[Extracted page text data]
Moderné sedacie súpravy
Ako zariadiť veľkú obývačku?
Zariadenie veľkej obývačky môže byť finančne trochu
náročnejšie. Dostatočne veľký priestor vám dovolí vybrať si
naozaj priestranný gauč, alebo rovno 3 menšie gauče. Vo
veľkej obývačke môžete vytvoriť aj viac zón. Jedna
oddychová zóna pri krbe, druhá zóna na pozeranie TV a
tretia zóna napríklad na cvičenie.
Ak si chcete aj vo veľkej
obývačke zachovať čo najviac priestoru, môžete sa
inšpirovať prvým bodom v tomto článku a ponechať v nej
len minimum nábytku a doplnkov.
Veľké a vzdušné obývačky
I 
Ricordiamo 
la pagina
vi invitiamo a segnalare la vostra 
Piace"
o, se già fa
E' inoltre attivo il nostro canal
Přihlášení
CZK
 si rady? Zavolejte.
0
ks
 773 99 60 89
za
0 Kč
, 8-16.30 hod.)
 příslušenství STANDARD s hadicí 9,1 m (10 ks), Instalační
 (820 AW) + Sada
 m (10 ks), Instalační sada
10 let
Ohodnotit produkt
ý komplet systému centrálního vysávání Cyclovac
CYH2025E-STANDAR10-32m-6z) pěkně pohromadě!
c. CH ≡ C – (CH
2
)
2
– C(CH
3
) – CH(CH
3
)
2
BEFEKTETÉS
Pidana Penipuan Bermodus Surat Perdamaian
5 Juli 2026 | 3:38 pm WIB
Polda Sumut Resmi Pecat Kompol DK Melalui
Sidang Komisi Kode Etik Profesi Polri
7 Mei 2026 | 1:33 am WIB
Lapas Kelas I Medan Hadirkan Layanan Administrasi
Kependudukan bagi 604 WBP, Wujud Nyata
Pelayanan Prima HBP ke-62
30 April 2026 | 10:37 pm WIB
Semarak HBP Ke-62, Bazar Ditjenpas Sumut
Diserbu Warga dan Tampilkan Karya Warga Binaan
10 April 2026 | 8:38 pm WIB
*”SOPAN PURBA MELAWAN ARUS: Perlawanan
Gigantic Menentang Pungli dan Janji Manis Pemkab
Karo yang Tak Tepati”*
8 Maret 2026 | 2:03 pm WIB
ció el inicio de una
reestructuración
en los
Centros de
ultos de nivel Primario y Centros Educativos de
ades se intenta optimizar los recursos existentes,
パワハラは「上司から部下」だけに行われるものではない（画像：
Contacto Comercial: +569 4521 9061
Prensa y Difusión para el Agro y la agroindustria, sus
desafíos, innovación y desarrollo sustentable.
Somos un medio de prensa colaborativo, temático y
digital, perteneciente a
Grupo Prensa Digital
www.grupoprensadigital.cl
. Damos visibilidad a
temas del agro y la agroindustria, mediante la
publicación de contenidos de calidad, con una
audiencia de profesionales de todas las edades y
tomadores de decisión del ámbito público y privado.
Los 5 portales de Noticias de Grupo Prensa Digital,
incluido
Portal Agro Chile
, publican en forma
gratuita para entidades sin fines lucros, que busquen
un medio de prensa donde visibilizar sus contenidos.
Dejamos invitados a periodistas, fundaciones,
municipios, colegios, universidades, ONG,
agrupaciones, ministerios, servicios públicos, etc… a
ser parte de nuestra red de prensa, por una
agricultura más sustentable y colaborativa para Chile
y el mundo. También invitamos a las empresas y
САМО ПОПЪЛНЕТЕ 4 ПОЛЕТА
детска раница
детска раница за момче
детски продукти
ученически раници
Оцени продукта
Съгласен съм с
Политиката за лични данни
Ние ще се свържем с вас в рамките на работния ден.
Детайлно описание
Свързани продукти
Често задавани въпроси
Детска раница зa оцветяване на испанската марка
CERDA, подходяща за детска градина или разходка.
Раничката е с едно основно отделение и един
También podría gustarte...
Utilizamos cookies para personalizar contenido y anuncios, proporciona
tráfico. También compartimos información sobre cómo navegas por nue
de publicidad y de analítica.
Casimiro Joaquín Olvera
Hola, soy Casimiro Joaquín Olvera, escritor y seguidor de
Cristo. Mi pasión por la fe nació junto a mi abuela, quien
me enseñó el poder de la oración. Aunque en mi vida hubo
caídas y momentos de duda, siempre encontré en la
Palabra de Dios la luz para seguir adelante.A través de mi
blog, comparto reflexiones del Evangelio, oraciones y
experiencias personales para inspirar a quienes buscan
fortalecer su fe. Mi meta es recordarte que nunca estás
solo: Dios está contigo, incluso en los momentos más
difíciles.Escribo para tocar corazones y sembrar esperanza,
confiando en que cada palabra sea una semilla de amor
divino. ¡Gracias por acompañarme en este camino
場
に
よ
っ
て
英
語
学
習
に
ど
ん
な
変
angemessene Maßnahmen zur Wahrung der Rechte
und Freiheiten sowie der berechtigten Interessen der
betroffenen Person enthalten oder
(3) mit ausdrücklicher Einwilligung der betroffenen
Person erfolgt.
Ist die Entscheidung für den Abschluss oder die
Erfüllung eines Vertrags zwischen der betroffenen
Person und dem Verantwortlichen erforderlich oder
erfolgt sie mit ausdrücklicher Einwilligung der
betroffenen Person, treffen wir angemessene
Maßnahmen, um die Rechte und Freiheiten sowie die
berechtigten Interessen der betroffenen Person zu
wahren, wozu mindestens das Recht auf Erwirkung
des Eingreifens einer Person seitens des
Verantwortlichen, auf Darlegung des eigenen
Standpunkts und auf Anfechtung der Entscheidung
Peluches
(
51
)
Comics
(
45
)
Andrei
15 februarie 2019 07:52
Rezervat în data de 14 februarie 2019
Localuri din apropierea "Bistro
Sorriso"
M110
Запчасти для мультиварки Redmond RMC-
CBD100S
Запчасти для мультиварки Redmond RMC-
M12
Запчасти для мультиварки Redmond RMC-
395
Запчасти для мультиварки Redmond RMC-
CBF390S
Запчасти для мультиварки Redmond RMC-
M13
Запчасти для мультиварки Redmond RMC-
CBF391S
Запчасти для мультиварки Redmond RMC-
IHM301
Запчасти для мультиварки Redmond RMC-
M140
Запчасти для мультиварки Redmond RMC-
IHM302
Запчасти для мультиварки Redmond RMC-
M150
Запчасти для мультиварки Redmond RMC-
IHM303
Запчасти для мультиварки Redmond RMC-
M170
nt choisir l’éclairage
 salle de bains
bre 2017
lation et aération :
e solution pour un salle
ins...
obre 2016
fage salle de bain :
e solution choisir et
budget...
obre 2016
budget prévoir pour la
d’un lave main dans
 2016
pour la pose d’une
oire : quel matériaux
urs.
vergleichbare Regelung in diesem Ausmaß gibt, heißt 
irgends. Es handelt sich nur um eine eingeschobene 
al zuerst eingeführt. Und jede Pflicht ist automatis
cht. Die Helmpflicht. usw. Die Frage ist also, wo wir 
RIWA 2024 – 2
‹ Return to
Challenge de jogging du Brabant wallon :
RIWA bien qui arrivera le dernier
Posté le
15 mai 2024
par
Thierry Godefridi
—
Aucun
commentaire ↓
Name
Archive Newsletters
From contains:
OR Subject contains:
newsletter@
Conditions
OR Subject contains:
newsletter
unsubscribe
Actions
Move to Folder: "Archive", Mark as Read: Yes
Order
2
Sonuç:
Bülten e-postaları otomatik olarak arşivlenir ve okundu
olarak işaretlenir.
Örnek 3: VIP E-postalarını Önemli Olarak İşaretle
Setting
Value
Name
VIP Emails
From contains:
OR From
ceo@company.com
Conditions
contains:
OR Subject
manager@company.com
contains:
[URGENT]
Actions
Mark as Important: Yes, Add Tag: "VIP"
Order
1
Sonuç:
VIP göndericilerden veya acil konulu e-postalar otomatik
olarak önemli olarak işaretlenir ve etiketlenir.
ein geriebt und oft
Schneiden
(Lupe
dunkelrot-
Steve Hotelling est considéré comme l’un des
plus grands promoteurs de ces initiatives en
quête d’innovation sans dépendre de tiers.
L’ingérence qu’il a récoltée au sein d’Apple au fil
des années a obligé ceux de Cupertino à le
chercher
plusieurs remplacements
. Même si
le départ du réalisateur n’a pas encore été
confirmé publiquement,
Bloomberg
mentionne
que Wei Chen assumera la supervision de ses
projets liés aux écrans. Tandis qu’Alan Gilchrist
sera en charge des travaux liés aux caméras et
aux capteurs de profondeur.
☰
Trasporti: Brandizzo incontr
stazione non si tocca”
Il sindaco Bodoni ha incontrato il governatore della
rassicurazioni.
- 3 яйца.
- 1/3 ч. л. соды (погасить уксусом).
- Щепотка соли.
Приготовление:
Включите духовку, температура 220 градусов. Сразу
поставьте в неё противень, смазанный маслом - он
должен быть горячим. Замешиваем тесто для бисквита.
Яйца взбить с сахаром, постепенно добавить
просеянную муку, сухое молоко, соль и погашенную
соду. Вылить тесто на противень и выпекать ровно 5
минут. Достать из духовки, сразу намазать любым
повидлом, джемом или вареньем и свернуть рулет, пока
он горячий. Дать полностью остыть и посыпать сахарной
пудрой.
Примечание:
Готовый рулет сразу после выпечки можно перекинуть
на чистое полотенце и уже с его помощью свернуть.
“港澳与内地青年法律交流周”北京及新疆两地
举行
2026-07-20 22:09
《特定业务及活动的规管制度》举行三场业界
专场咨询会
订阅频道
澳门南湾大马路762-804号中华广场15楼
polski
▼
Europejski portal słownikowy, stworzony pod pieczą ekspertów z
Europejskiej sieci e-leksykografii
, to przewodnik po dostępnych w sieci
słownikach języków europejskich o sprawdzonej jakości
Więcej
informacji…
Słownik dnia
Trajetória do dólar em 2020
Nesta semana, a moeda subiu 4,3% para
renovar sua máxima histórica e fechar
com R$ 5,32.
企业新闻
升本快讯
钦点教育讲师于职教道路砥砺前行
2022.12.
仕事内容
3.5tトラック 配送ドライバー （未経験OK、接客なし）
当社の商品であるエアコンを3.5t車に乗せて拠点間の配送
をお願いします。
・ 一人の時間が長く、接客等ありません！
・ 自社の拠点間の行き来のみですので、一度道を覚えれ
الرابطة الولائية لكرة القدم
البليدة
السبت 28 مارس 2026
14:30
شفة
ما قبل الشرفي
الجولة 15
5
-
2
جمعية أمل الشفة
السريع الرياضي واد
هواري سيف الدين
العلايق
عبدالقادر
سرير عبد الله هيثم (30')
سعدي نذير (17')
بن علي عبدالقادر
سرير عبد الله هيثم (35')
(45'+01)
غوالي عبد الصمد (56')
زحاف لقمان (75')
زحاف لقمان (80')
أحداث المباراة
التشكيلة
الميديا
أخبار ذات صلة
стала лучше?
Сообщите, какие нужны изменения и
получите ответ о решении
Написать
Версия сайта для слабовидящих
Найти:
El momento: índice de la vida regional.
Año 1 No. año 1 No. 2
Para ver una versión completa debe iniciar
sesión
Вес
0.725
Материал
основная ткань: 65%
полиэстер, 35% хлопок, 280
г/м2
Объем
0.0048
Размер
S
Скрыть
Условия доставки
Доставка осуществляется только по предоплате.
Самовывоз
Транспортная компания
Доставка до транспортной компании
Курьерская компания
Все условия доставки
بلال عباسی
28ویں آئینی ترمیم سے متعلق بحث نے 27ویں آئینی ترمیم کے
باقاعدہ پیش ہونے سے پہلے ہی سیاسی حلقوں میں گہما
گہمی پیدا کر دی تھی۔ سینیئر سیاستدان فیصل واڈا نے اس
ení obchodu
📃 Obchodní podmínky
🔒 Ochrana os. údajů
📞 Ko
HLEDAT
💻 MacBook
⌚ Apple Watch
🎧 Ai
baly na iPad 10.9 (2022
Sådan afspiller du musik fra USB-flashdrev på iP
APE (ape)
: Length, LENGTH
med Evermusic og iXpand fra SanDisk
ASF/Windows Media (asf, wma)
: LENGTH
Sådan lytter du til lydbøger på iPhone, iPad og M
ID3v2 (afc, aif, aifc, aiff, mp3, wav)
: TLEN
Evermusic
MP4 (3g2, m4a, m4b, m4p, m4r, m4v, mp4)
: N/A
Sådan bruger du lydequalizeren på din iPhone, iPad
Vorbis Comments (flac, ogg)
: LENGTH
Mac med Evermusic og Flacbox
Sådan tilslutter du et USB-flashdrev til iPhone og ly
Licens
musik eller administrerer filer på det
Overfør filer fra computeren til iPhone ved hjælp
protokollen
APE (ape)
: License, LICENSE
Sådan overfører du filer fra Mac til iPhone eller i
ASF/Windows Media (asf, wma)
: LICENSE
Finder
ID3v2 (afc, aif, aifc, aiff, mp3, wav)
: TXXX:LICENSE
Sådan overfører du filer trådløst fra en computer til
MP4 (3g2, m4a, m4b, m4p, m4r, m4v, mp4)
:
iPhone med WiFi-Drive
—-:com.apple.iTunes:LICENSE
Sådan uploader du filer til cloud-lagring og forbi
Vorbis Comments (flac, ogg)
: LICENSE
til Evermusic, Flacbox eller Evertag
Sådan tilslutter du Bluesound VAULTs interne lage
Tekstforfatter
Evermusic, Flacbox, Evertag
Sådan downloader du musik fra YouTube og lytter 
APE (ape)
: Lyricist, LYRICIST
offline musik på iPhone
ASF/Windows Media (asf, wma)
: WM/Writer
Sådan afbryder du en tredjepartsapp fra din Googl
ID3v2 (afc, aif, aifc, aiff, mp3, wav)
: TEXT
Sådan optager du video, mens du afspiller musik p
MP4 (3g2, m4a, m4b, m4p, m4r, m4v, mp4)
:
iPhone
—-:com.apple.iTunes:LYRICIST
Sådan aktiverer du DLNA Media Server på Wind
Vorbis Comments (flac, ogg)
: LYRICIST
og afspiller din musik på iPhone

EXERCISE DIRECTIONS = Output an exact copy of the lines beginning at the one that holds "Sådan downloader du" and running through the final line of the records.

EXPECTED ANSWER =
Sådan downloader du musik fra YouTube og lytter 
APE (ape)
: Lyricist, LYRICIST
offline musik på iPhone
ASF/Windows Media (asf, wma)
: WM/Writer
Sådan afbryder du en tredjepartsapp fra din Googl
ID3v2 (afc, aif, aifc, aiff, mp3, wav)
: TEXT
Sådan optager du video, mens du afspiller musik p
MP4 (3g2, m4a, m4b, m4p, m4r, m4v, mp4)
:
iPhone
—-:com.apple.iTunes:LYRICIST
Sådan aktiverer du DLNA Media Server på Wind
Vorbis Comments (flac, ogg)
: LYRICIST
og afspiller din musik på iPhone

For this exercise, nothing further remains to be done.